The portrayal of Greek society in the Odyssey suggests that women were not important. How far do you agree or disagree with this statement?
Does the destruction of Pompeii and Herculaneum in ad 79 and the preservation of the archaeological remains that happened as a result make them better sources of information about town life in Roman Italy than the remains at Ostia?
'The heroes in epic are concerned first and foremost with their own reputation.' Consider to what extent this is true both of the Iliad and the Aeneid.
For these sorts of questions you need a thorough knowledge of the topics and an ability to weigh up the evidence whether it is based on archaeology or literature.
Whom does the subject suit?
You do not need any previous knowledge to study AS or A Level Classical Civilisation; it is a subject which can be studied from scratch with no problems. An enquiring mind and a liking for reading are important. An ability to discuss and develop a line of argument will be essential.
Classical Civilisation is an enormously rewarding subject to study. You should come into it with an open mind, prepared to have your horizons broadened. You will go out of it (if you have given the course your best) with a valuable body of skills, and knowledge that will have changed your outlook on the world.
How is Classical Civilisation taught at d'Overbroeck's?
First, the smaller classes and less formal atmosphere make for a more congenial working atmosphere. Lessons are focused but at the same time you will have the chance to ask questions and to air your own opinion. Being able to defend a point of view is an important skill whether it is in the classroom or in the world outside. You will never be bored; no student has ever said Class Civ is boring; quite the opposite: many are surprised at how interesting and relevant it can be even in this day and age.
What books can I read to get a sense of the subject?
Start with Homer and Virgil; or watch a film such as Troy. It will give you a flavour, though Hollywood rarely gets everything right!
- The Odyssey, Homer (Penguin Classic)
- The Iliad, Homer (Penguin Classic)
- Pompeii, Peter Connolly (Oxford)
- Roman Britain, H H Scullard (Thames & Hudson)
- The Aeneid, Virgil (Penguin Classic)
- Oxford History of the Classical World, Boardman, Griffin & Murray (Oxford)

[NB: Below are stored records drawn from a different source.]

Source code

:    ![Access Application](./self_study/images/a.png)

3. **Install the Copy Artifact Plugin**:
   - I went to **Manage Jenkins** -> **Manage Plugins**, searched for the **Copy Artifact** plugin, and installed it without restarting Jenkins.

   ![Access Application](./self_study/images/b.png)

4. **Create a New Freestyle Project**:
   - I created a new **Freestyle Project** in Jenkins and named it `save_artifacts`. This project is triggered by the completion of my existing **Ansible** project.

What websites are there to look at?
City Life in Roman Italy
Who will teach me?
Currently the department consists of Jane Nimmo-Smith and David Mackie.
Jane is Head of Department and teaches Classical Civilisation, Latin and Greek. An Oxford graduate, she has been an assistant examiner and assessor for OCR Classics for several years. She is also currently a scrutineer for Ancient History. Jane is fascinated by the cultures of the past, not just the Greeks and Romans, but the Persians and Egyptians too.
David, another Oxford graduate, specialises in Latin and Greek, as well as Roman Civilisation. He combines this with teaching Philosophy in the Sixth Form. He joined the department at the start of 2010.
What might the subject lead onto?
Classical Civilisation is a good choice for any student wishing to take Classics, Classical Studies or Archaeology; it is also a useful A level in combination with any arts subject such as English Literature. It can be a valuable adjunct to any of the sciences considering the current emphasis on improving the written communication skills of non-arts students. Recent students have gone on to study classics & drama, archaeology, anthropology, PPE, law and modern languages at Nottingham, Oxford, Durham and King's College London. One recent student who went to Royal Holloway to study Classics and Drama found the Classics side so fascinating that she dropped drama and has just graduated with a First in Classics! Her dissertation on Helen in ancient literature makes for captivating reading.
Studying Classical Civilisation will not put you into a compartment: quite the opposite. Look around you in public life and the media, business and publishing (to name a few) and you will not have to look for long before you can spot someone who has had the benefit of studying classics – a subject that makes you a clear and original thinker.